The Nasivvik Centre at Trent and Laval Universities Receives $1.76 Million from the Canadian Institutes for Health Research
FOR IMMEDIATE RELEASE
Professor Chris Furgal to Co-Lead Initiative Designed to Increase Aboriginal Health Research Capacity Among Inuit
Thursday, January 24, 2008, Peterborough
A recent $1.76 million funding announcement by the Canadian Institutes for Health Research will enable the Nasivvik Centre, a research initiative co-directed by Trent and Laval Universities, to develop expertise among Inuit and other young researchers to address health and environmental issues in the far north.
“This grant will be used to strengthen training among graduate students and among Inuit in northern communities to support and direct research in the Arctic,” said Dr. Chris Furgal, a cross-appointed professor at Trent University in environment and resource studies and Indigenous studies and co-director of the Nasivvik Centre. “The goal with these funds is to support students to work with communities, and to fund communities and young Inuit researchers to do their own research to address important environment and health challenges such as climate change, contaminants, and other threats to food and water security and their impacts on health in the north.”
Historically, most, if not all, Arctic research has been directed by southern based scientists and there is a need to support Inuit becoming more engaged in and taking control of research being done in the north, on their land. “The Nasivvik Centre works closely with Inuit leaders, community representatives, and students in both the north and south to move along the spectrum from research on Inuit, to research with Inuit and ultimately to research by Inuit,” explained Professor Furgal.
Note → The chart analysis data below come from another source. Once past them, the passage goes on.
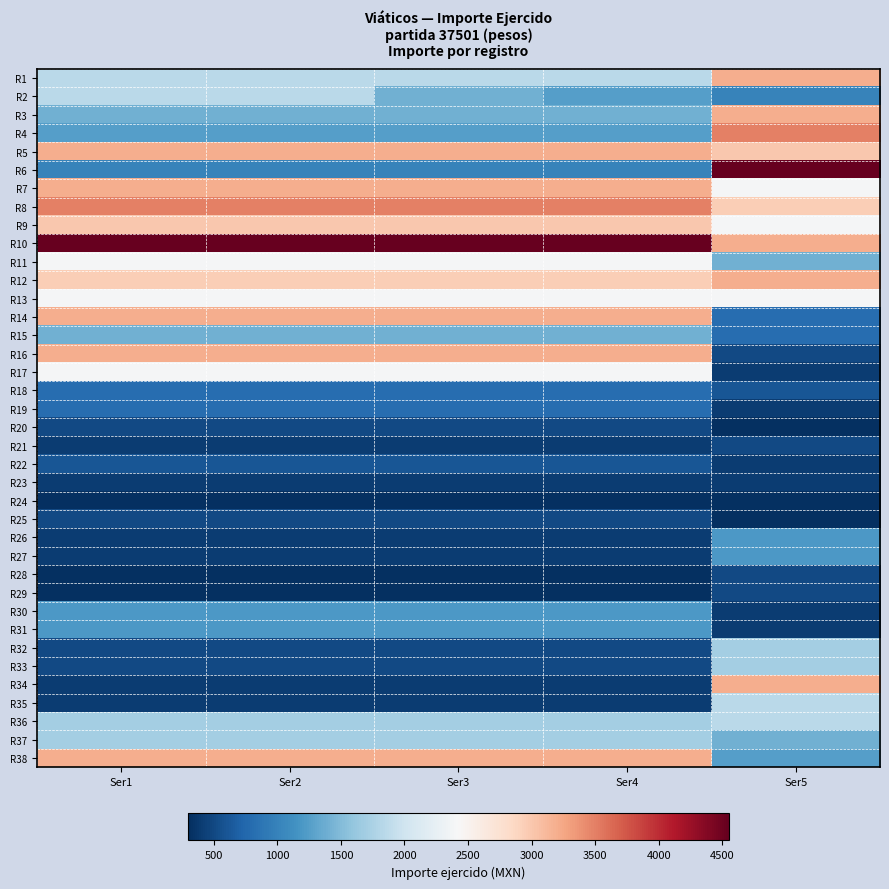

At which category does the chart reach its peak across all series?

Ser5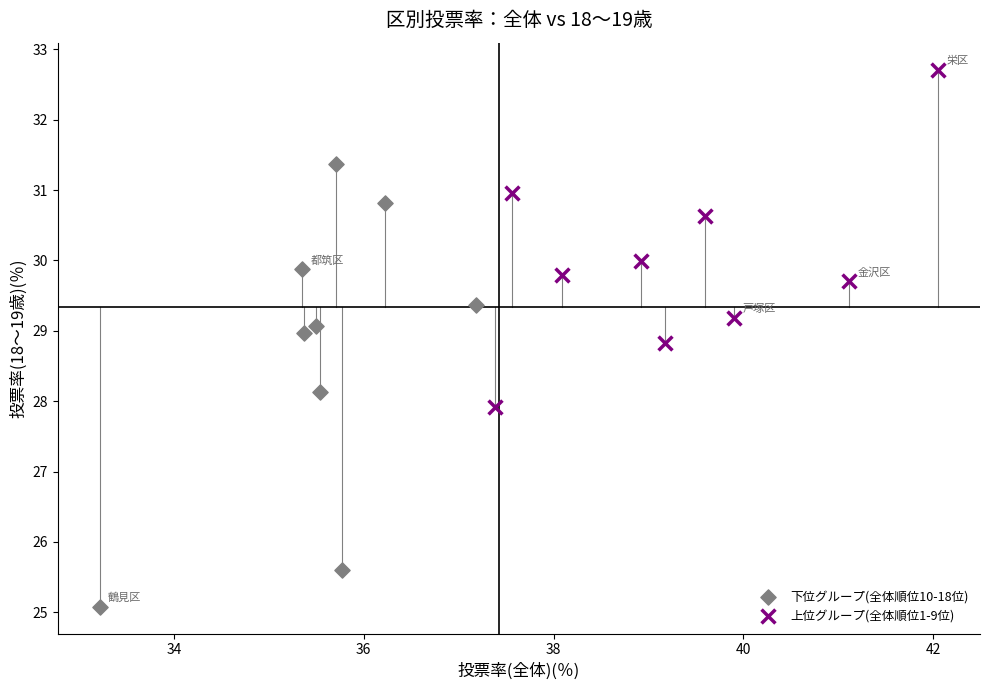

Which series reaches the minimum Y coordinate?

下位グループ(全体順位10-18位)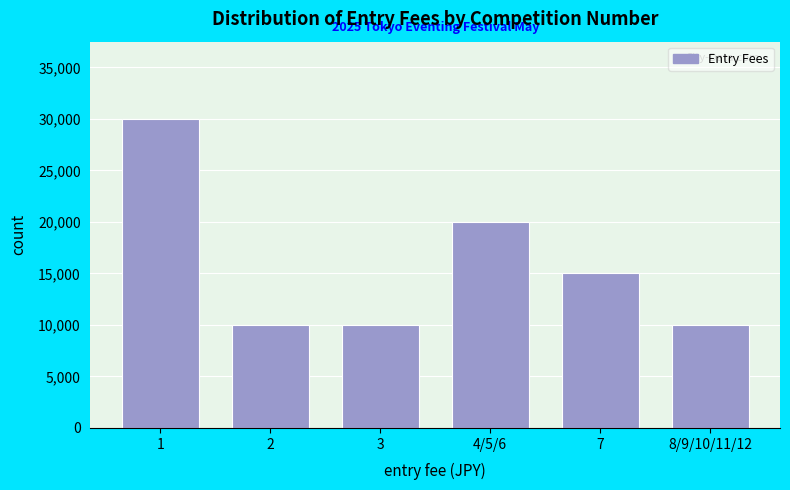

Reading left to right, what are all the values shown in this chart?

30000	10000	10000	20000	15000	10000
"This significant project will raise the profile of northern environment and health research and training here at Trent, and will encourage Trent students to become interested in these important topics,” said Dr. James D. A. Parker, associate vice president of research at Trent University. “The Indigenous Environmental Studies Program at Trent is gaining a strong reputation for breaking new ground in the areas of community environmental research and training, and the Nasivvik Centre is an important part of this evolution.”
The establishment of the Nasivvik Centre reflects Trent’s strong connection to the north. In partnership with Laval University, the specific objectives of this new funding are to:
Work with Inuit organizations and communities to identify key research needs and priorities in the areas of food, water, and traditional and natural medicines and remedies;
Establish a fund and process for north-south research mentoring and knowledge exchange between Inuit youth/community members and University-based researchers working on Inuit environment and health issues;
Provide funding for undergraduate and graduate scholarships in the area of Inuit environmental health;
Provide seed-funding for the development of new and innovative research projects involving both communities and University researchers to investigate priority environmental health issues; and to
Support the generation, translation and dissemination of new knowledge via the creation of innovative and accessible resources for arctic researchers and communities.